= Yale Physician Associate Program =

Physician assistant program in the United States

The Yale Physician Associate program accepted its first class in 1971. The mission of the program is to educate individuals to become outstanding clinicians and to foster leaders who will serve their communities and advance the physician assistant (PA) profession. The program's founder, Dr. Alfred M. Sadler Jr., served as its first director in 1970. Yale School of Medicine maintains the only PA program named "Physician Associate" program instead of a "Physician Assistant" program in the United States, as it pre-dates the formation of the accreditation body and has elected to retain its original name. Note that despite the difference in name, graduates of the program will take the Physician Assistant National Certifying Exam and will be called a physician assistant when practicing.

==Academics==
Completion of the 28 month curriculum results in award of a master's degree. The education is divided into two portions (a didactic and clinical phase). The faculty of the Yale School of Medicine provides the education, which is coordinated by the Physician Associate program core faculty. The didactic year includes clinical and basic sciences as well as courses in research methods, ethics and physical examination. The clinical phase is fifteen months in duration with thirteen one month rotations and two months for research. Yale University requires all graduates to complete an original thesis under the mentorship of the School of Medicine faculty. Many graduates have pursued this research topic through a Yale Downs fellowship. This fellowship provides the student with an opportunity to act out his/her ideas in an international underserved setting. The PA program offers a joint degree (MMSc/MPH) with the Yale School of Public Health.

In 2015 rankings by US News of the Best Physicians Assistant Program, Yale was ranked #20 with Midwestern University, Northeastern University, Rosalind Franklin University, and University of Southern California.

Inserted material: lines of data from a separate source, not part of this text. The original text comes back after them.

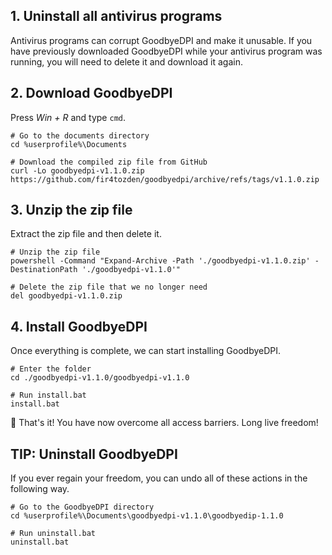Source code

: ## 1. Uninstall all antivirus programs

Antivirus programs can corrupt GoodbyeDPI and make it unusable. If you have previously downloaded GoodbyeDPI while your antivirus program was running, you will need to delete it and download it again.

## 2. Download GoodbyeDPI

Press *Win + R* and type `cmd`.

```shell
# Go to the documents directory
cd %userprofile%\Documents

# Download the compiled zip file from GitHub
curl -Lo goodbyedpi-v1.1.0.zip https://github.com/fir4tozden/goodbyedpi/archive/refs/tags/v1.1.0.zip
```

## 3. Unzip the zip file

Extract the zip file and then delete it.

```shell
# Unzip the zip file
powershell -Command "Expand-Archive -Path './goodbyedpi-v1.1.0.zip' -DestinationPath './goodbyedpi-v1.1.0'"

# Delete the zip file that we no longer need
del goodbyedpi-v1.1.0.zip
```

## 4. Install GoodbyeDPI

Once everything is complete, we can start installing GoodbyeDPI.

```shell
# Enter the folder
cd ./goodbyedpi-v1.1.0/goodbyedpi-v1.1.0

# Run install.bat
install.bat
```

🎉 That's it! You have now overcome all access barriers. Long live freedom!

## TIP: Uninstall GoodbyeDPI

If you ever regain your freedom, you can undo all of these actions in the following way.

```shell
# Go to the GoodbyeDPI directory
cd %userprofile%\Documents\goodbyedpi-v1.1.0\goodbyedip-1.1.0

# Run uninstall.bat
uninstall.bat
```

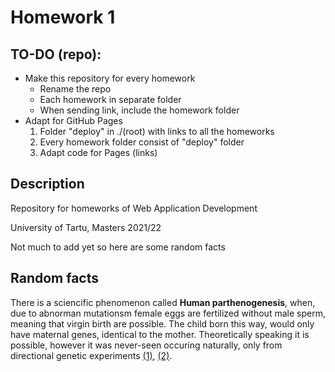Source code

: # Homework 1 
## TO-DO (repo):

 - Make this repository for every homework
	 - Rename the repo
	 - Each homework in separate folder
	 - When sending link, include the homework folder
 - Adapt for GitHub Pages
	 1) Folder "deploy" in ./(root) with links to all the homeworks
	 2) Every homework folder consist of "deploy" folder
	 3) Adapt code for Pages (links)

## Description
Repository for homeworks of Web Application Development

University of Tartu, Masters 2021/22

Not much to add yet so here are some random facts 

## Random facts
There is a sciencific phenomenon called **Human parthenogenesis**, when, due to abnorman mutationsm female eggs are fertilized without male sperm, meaning that virgin birth are possible. The child born this way, would only have maternal genes, identical to the mother. Theoretically speaking it is possible, however it was never-seen occuring naturally, only from directional genetic experiments [(1)](https://www.theregister.com/2007/08/03/hwang_parthenogenesis/), [(2)](https://www.liebertpub.com/doi/10.1089/clo.2007.0033).



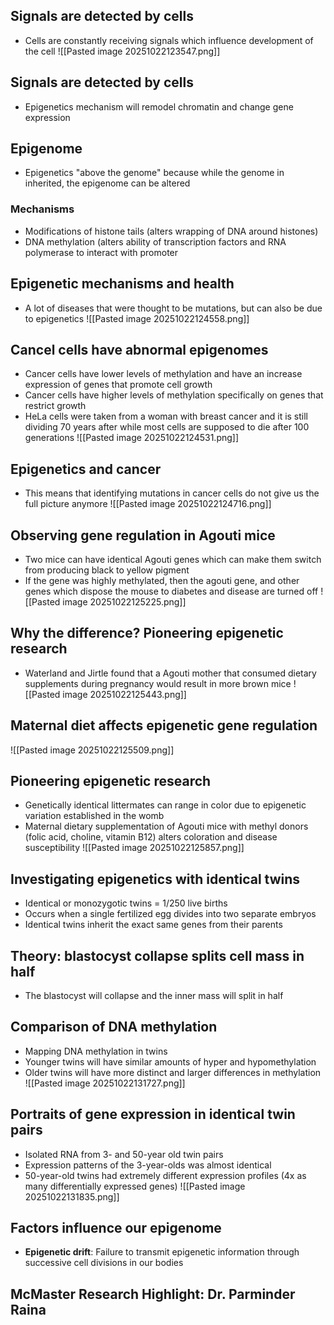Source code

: ## Signals are detected by cells
- Cells are constantly receiving signals which influence development of the cell
![[Pasted image 20251022123547.png]]
## Signals are detected by cells
 - Epigenetics mechanism will remodel chromatin and change gene expression
## Epigenome
- Epigenetics "above the genome" because while the genome in inherited, the epigenome can be altered
### Mechanisms
- Modifications of histone tails (alters wrapping of DNA around histones)
- DNA methylation (alters ability of transcription factors and RNA polymerase to interact with promoter
## Epigenetic mechanisms and health
- A lot of diseases that were thought to be mutations, but can also be due to epigenetics
![[Pasted image 20251022124558.png]]
## Cancel cells have abnormal epigenomes
- Cancer cells have lower levels of methylation and have an increase expression of genes that promote cell growth
- Cancer cells have higher levels of methylation specifically on genes that restrict growth
- HeLa cells were taken from a woman with breast cancer and it is still dividing 70 years after while most cells are supposed to die after 100 generations
![[Pasted image 20251022124531.png]]
## Epigenetics and cancer
- This means that identifying mutations in cancer cells do not give us the full picture anymore
![[Pasted image 20251022124716.png]]
## Observing gene regulation in Agouti mice
- Two mice can have identical Agouti genes which can make them switch from producing black to yellow pigment
- If the gene was highly methylated, then the agouti gene, and other genes which dispose the mouse to diabetes and disease are turned off
![[Pasted image 20251022125225.png]]
## Why the difference? Pioneering epigenetic research
- Waterland and Jirtle found that a Agouti mother that consumed dietary supplements during pregnancy would result in more brown mice
![[Pasted image 20251022125443.png]]
## Maternal diet affects epigenetic gene regulation
![[Pasted image 20251022125509.png]]
## Pioneering epigenetic research
- Genetically identical littermates can range in color due to epigenetic variation established in the womb
- Maternal dietary supplementation of Agouti mice with methyl donors (folic acid, choline, vitamin B12) alters coloration and disease susceptibility
![[Pasted image 20251022125857.png]]
## Investigating epigenetics with identical twins
- Identical or monozygotic twins = 1/250 live births
- Occurs when a single fertilized egg divides into two separate embryos
- Identical twins inherit the exact same genes from their parents
## Theory: blastocyst collapse splits cell mass in half
- The blastocyst will collapse and the inner mass will split in half
## Comparison of DNA methylation
- Mapping DNA methylation in twins
- Younger twins will have similar amounts of hyper and hypomethylation
- Older twins will have more distinct and larger differences in methylation
![[Pasted image 20251022131727.png]]
## Portraits of gene expression in identical twin pairs
- Isolated RNA from 3- and 50-year old twin pairs
- Expression patterns of the 3-year-olds was almost identical
- 50-year-old twins had extremely different expression profiles (4x
as many differentially expressed genes)
![[Pasted image 20251022131835.png]]
## Factors influence our epigenome
- **Epigenetic drift**: Failure to transmit epigenetic information through successive cell divisions in our bodies
## McMaster Research Highlight: Dr. Parminder Raina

In 2013 James (Jim) Van Rhee began as program director after previously having that position at Northwestern University. This leadership change has ushered in an innovative era at the PA program with enhanced use of technology and problem based learning. In 2015 the program received national headline as they began development of a distance learning format for medical education. This program development has not been without controversy as alumni have expressed concern over increased enrollment and the merits of distance education. The development of this program is potentially delayed as the PA accreditation body identified class expansion occurred too recently for the Yale PA program.

==International==
The PA program keeps with the Yale University global focus and encourages students to study internationally. The program currently has clinical sites in Uganda, Peru, Central America, and the UK. In recent years students have studied in five continents, and faculty are frequently consulted in the global development of PA and medical education.

==Admissions==
Acceptance is extremely selective. The common application for PA schools is used by Yale. The PA program receives over 1000 applicants for approximately 40 seats.

==Alumni==
Alumni have found their way into influential positions within the healthcare system. Many graduates are in leadership positions within medicine and beyond. Several past presidents of the AAPA are Yale PA Alumni.